# WORK TO COMPLETE
Please reproduce exactly the line that carries "wrist: (346, 348)" and all remaining lines through the last line of the data, and write nothing else.

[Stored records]
-- Opening Marker --

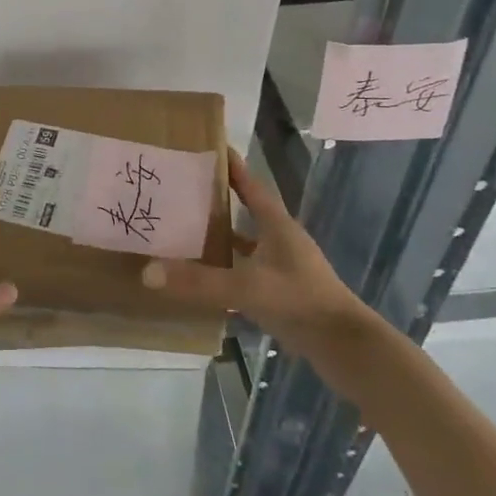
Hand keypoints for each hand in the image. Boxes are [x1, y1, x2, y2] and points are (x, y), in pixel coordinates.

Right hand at [141, 149, 372, 367]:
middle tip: (181, 190)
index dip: (233, 167)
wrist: (346, 348)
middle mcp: (280, 241)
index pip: (252, 187)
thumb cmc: (301, 302)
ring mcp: (282, 269)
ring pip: (244, 245)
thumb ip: (200, 281)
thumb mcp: (248, 287)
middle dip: (216, 202)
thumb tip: (149, 271)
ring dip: (219, 239)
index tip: (211, 147)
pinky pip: (245, 273)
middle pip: (245, 213)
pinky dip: (225, 272)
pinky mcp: (281, 294)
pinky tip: (203, 278)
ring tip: (183, 232)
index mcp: (277, 227)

-- Closing Marker --

# OUTPUT FOR THIS EXERCISE
wrist: (346, 348)
middle mcp: (280, 241)
index pip: (252, 187)
thumb cmc: (301, 302)
ring mcp: (282, 269)
ring pip: (244, 245)
thumb ip: (200, 281)
thumb mcp: (248, 287)
middle dip: (216, 202)
thumb tip: (149, 271)
ring dip: (219, 239)
index tip: (211, 147)
pinky pip: (245, 273)
middle pip: (245, 213)
pinky dip: (225, 272)
pinky mcp: (281, 294)
pinky tip: (203, 278)
ring tip: (183, 232)
index mcp: (277, 227)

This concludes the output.